SAP Asset Accounting (FI-AA)
A machine arrives, gets capitalized, depreciates for 15 years, is transferred once, revalued twice, and finally scrapped. Each step triggers postings — in FI, CO, and tax accounting simultaneously. SAP FI-AA manages this entire lifecycle.
What FI-AA covers
SAP Asset Accounting (FI-AA) is a subledger of the general ledger. It manages asset master data, calculates planned and unplanned depreciation, and posts acquisitions, retirements, transfers, and revaluations. Parallel valuation allows different depreciation rules for local GAAP, tax accounting, and IFRS — within the same asset master record.

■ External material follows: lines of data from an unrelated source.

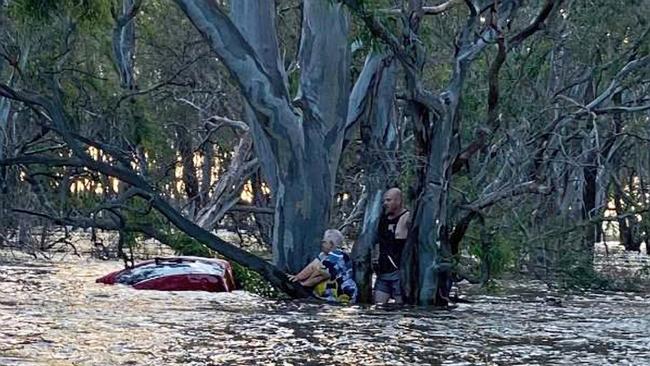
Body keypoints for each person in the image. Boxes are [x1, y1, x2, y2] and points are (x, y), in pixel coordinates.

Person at [288, 229, 358, 304]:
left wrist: (304, 284)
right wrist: (297, 277)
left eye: (324, 242)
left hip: (343, 295)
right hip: (327, 295)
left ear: (331, 244)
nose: (322, 244)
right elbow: (312, 266)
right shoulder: (323, 255)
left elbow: (322, 272)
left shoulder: (338, 254)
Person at [373, 188, 410, 304]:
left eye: (389, 200)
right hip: (383, 272)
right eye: (384, 201)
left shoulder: (407, 217)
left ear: (398, 201)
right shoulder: (382, 218)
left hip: (399, 272)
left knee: (400, 309)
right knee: (378, 307)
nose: (385, 203)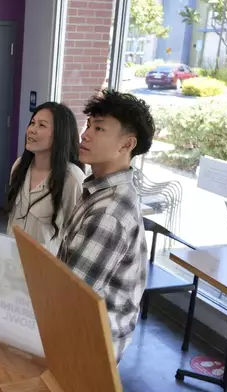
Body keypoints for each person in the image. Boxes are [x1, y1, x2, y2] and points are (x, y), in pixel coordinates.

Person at [57, 89, 155, 362]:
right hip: (82, 329)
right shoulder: (99, 190)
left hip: (90, 343)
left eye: (99, 128)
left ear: (127, 145)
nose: (85, 134)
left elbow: (69, 294)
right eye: (88, 125)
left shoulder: (110, 211)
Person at [6, 102, 85, 254]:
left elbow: (78, 237)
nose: (32, 130)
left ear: (60, 134)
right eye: (32, 123)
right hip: (12, 261)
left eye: (42, 125)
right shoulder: (19, 166)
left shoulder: (73, 179)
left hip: (46, 271)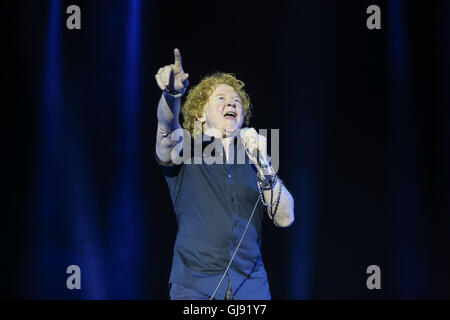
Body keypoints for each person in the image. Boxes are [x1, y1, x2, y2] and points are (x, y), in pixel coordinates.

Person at [155, 48, 295, 300]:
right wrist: (172, 94)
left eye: (236, 101)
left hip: (251, 288)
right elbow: (166, 127)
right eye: (220, 98)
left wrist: (265, 165)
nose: (232, 102)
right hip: (195, 286)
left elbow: (285, 218)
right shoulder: (187, 149)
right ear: (200, 113)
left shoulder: (255, 160)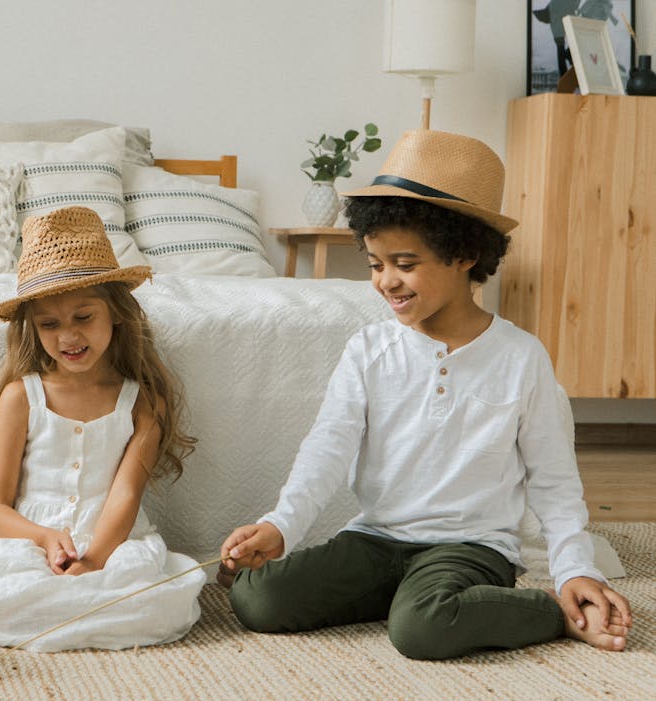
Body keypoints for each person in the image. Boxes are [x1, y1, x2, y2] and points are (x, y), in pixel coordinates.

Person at [218, 130, 633, 659]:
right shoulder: (368, 349)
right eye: (375, 264)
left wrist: (575, 569)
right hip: (375, 539)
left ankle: (554, 613)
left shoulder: (521, 357)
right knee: (258, 598)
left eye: (404, 264)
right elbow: (328, 447)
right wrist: (281, 525)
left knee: (422, 631)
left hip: (470, 548)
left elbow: (553, 481)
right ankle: (410, 597)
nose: (385, 282)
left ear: (464, 254)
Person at [0, 206, 204, 651]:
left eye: (84, 317)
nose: (68, 337)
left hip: (112, 540)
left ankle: (75, 600)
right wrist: (44, 538)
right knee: (2, 590)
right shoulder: (21, 398)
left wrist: (96, 558)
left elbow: (125, 493)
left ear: (115, 313)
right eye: (49, 324)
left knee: (151, 599)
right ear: (33, 327)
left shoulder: (141, 401)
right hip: (29, 538)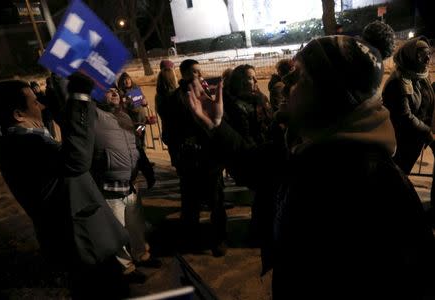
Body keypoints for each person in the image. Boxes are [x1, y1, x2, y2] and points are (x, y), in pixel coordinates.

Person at [186, 35, 435, 299]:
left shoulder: (377, 182)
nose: (286, 84)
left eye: (301, 77)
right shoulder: (304, 142)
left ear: (330, 95)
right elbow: (256, 166)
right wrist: (216, 126)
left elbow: (415, 279)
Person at [0, 73, 131, 298]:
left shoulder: (21, 139)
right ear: (18, 115)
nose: (41, 105)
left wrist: (64, 103)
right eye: (35, 101)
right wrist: (80, 96)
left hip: (81, 241)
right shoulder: (23, 145)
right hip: (81, 243)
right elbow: (77, 160)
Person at [91, 86, 162, 284]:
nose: (114, 93)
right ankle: (126, 268)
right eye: (107, 91)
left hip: (131, 185)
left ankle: (142, 255)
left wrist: (146, 170)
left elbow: (136, 148)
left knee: (136, 226)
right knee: (117, 231)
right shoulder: (92, 117)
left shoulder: (125, 117)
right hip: (109, 188)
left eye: (115, 90)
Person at [165, 59, 228, 257]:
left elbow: (217, 123)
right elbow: (168, 133)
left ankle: (218, 240)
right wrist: (182, 150)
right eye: (194, 72)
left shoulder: (206, 92)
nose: (199, 75)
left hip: (210, 161)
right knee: (191, 205)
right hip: (190, 162)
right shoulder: (175, 99)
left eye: (200, 72)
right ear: (183, 74)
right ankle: (191, 239)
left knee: (217, 203)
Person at [382, 36, 434, 174]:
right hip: (402, 142)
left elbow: (425, 98)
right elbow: (404, 116)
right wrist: (427, 131)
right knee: (397, 176)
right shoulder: (398, 81)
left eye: (429, 54)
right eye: (422, 55)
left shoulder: (421, 75)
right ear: (410, 56)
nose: (428, 59)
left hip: (416, 139)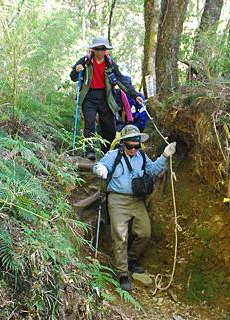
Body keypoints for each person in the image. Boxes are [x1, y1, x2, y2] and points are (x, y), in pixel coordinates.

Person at [93, 125, 176, 292]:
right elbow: (98, 165)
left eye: (136, 146)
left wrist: (164, 156)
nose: (133, 149)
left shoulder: (142, 157)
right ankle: (122, 273)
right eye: (130, 146)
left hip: (137, 200)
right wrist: (100, 169)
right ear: (123, 143)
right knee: (120, 237)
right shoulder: (113, 156)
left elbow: (153, 170)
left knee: (145, 232)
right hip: (117, 200)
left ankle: (132, 259)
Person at [70, 37, 143, 160]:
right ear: (93, 50)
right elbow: (73, 77)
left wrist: (135, 95)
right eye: (97, 49)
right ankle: (90, 152)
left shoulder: (110, 63)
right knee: (89, 125)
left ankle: (106, 151)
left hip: (106, 97)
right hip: (89, 97)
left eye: (102, 49)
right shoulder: (85, 61)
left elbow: (121, 81)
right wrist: (76, 70)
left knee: (109, 128)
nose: (100, 52)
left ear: (105, 50)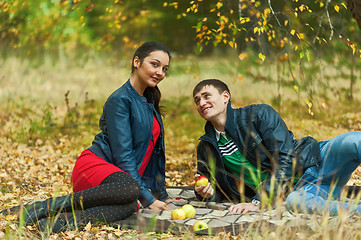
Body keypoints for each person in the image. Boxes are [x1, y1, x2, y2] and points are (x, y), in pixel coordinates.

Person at [1, 41, 172, 232]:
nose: (160, 73)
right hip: (95, 167)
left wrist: (158, 194)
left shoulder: (149, 101)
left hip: (122, 181)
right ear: (137, 62)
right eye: (155, 64)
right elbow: (123, 155)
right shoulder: (120, 100)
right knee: (133, 191)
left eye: (165, 69)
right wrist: (147, 198)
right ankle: (44, 206)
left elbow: (152, 154)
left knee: (131, 205)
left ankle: (59, 222)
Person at [192, 78, 361, 215]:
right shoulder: (206, 147)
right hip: (303, 190)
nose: (201, 102)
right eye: (197, 100)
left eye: (207, 96)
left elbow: (286, 159)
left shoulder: (258, 115)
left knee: (353, 141)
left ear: (225, 97)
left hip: (318, 161)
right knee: (296, 203)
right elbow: (215, 190)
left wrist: (260, 200)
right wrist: (207, 193)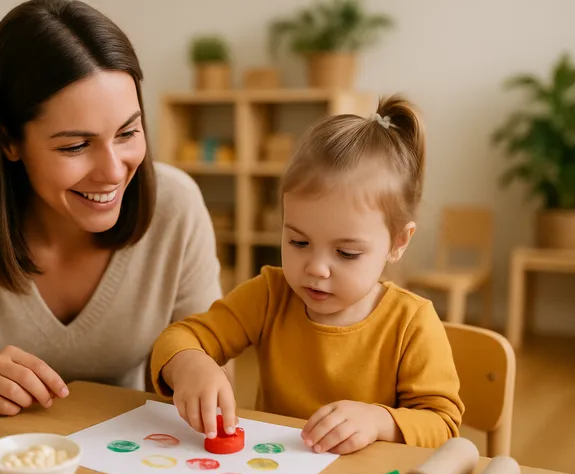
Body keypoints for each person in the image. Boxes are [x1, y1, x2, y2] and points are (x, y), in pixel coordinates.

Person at [0, 0, 222, 415]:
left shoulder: (176, 206)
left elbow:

For manufacturers with machinery fleets, real estate firms, or leasing companies, FI-AA is the backbone of asset management.
FI-AA in S/4HANA: the New Asset Accounting approach
In S/4HANA, FI-AA merges with ACDOCA. The dedicated subledger tables (ANEP, ANEA, ANLP) disappear. Every asset posting lands directly in the Universal Journal. This simplifies reconciliation and accelerates period-end closing.
AI-powered predictive maintenance complements FI-AA: when a model predicts that an asset will fail in six months, the system can automatically trigger unplanned depreciation or provisions. The bridge between operational data and financial accounting gets shorter.